- [Try it]:
Could you transcribe exactly the lines below, from the line with "study comparing Nplate(R)" through the line with "conjunctivitis (‚ÄúPink Eye‚Äù)", and nothing else, leaving out the pictures?

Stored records
____________________
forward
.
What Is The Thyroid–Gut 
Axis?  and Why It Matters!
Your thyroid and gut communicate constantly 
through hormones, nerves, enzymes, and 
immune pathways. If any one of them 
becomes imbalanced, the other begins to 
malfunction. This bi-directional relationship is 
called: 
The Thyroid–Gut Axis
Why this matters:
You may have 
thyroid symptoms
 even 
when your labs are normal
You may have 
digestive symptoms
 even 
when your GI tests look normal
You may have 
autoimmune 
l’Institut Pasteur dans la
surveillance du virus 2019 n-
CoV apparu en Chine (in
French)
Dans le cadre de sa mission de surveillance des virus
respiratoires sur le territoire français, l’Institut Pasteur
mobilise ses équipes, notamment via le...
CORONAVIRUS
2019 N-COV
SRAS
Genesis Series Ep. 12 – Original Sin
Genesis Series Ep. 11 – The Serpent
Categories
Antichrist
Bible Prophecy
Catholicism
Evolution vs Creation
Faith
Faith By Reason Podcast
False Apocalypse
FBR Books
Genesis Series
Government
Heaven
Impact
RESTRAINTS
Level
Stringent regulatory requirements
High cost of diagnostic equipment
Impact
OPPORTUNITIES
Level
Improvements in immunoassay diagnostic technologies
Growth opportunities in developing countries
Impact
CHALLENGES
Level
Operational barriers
____________________
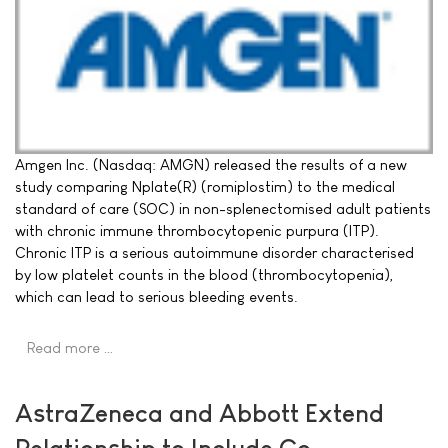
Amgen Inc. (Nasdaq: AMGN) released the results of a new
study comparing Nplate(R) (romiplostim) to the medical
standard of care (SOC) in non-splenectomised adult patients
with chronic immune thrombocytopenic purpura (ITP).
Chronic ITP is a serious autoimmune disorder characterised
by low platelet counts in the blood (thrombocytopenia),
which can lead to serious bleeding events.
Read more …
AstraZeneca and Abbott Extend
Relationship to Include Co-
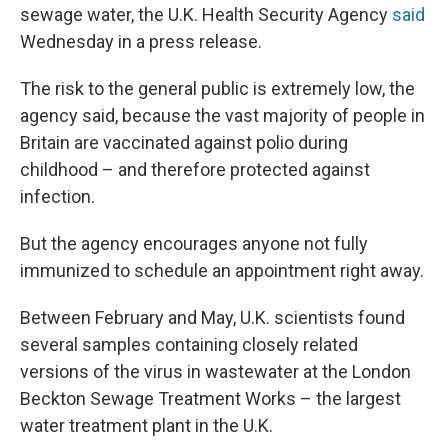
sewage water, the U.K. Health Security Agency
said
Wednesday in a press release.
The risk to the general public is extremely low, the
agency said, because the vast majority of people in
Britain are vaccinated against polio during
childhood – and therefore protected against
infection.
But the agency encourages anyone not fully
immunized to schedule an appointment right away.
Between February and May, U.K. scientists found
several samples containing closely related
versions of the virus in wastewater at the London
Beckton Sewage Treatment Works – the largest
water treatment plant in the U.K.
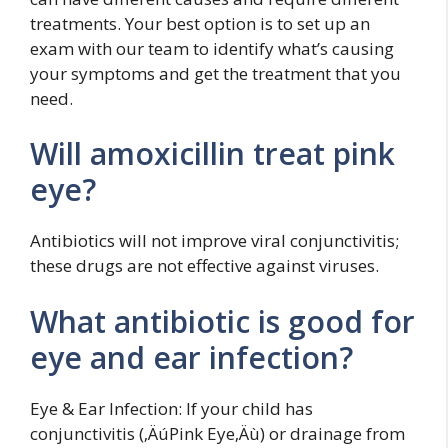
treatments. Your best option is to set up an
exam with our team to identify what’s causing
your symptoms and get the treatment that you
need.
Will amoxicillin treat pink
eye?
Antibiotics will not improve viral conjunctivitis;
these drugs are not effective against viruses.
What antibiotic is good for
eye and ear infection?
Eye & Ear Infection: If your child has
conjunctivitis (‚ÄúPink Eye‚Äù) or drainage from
____________________
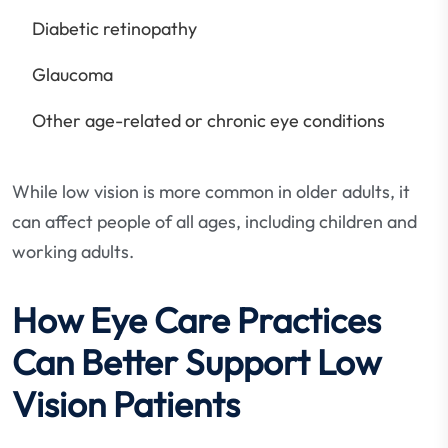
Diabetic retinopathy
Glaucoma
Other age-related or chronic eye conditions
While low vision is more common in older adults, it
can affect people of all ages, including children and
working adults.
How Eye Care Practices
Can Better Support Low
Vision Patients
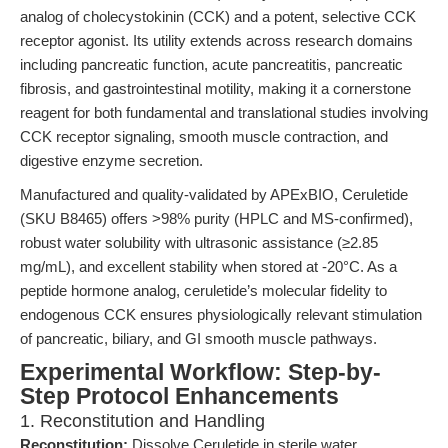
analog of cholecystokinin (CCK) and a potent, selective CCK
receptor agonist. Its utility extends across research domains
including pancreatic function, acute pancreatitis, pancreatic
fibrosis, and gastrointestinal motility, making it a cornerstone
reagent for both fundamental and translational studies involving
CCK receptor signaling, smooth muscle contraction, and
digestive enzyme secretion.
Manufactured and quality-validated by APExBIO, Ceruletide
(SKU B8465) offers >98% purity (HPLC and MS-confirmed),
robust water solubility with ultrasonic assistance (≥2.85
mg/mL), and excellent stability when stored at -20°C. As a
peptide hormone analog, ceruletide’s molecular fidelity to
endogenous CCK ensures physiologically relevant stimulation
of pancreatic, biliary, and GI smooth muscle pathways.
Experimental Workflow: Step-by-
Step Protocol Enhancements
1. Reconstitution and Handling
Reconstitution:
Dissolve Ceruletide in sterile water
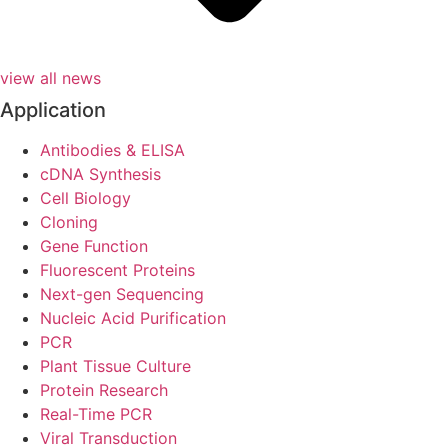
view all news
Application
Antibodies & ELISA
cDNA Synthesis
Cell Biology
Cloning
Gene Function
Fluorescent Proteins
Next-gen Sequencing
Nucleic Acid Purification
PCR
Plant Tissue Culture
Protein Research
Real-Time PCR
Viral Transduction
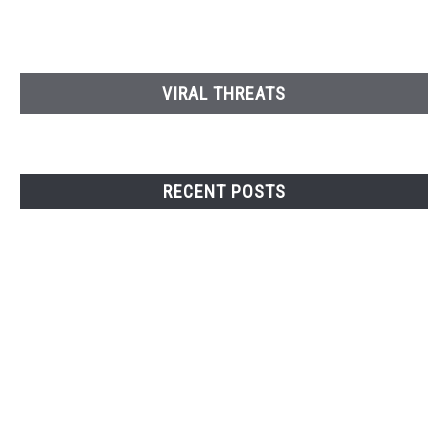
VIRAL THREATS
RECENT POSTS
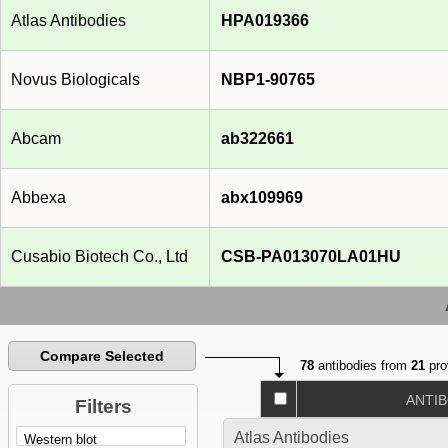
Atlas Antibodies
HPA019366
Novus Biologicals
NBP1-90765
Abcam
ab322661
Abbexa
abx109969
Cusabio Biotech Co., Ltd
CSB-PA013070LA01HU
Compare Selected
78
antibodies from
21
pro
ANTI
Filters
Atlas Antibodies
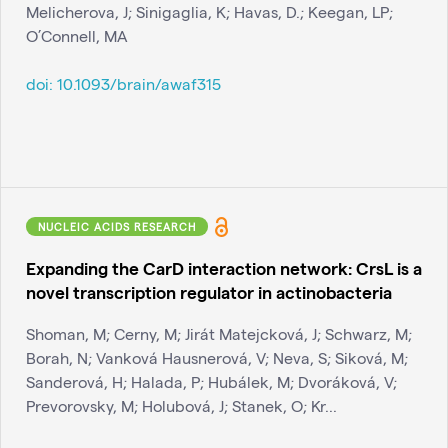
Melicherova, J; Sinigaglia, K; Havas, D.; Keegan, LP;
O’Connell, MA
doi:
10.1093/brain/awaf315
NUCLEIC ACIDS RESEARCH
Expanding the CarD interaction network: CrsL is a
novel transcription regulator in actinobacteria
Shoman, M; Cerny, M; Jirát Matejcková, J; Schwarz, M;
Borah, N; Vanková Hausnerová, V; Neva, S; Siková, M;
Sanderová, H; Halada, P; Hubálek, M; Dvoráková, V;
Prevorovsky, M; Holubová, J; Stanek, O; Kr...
____________________
- [Reply to the exercise]:
study comparing Nplate(R) (romiplostim) to the medical
standard of care (SOC) in non-splenectomised adult patients
with chronic immune thrombocytopenic purpura (ITP).
Chronic ITP is a serious autoimmune disorder characterised
by low platelet counts in the blood (thrombocytopenia),
which can lead to serious bleeding events.
Read more …
AstraZeneca and Abbott Extend
Relationship to Include Co-
sewage water, the U.K. Health Security Agency
said
Wednesday in a press release.
The risk to the general public is extremely low, the
agency said, because the vast majority of people in
Britain are vaccinated against polio during
childhood – and therefore protected against
infection.
But the agency encourages anyone not fully
immunized to schedule an appointment right away.
Between February and May, U.K. scientists found
several samples containing closely related
versions of the virus in wastewater at the London
Beckton Sewage Treatment Works – the largest
water treatment plant in the U.K.
treatments. Your best option is to set up an
exam with our team to identify what’s causing
your symptoms and get the treatment that you
need.
Will amoxicillin treat pink
eye?
Antibiotics will not improve viral conjunctivitis;
these drugs are not effective against viruses.
What antibiotic is good for
eye and ear infection?
Eye & Ear Infection: If your child has
conjunctivitis (‚ÄúPink Eye‚Äù) or drainage from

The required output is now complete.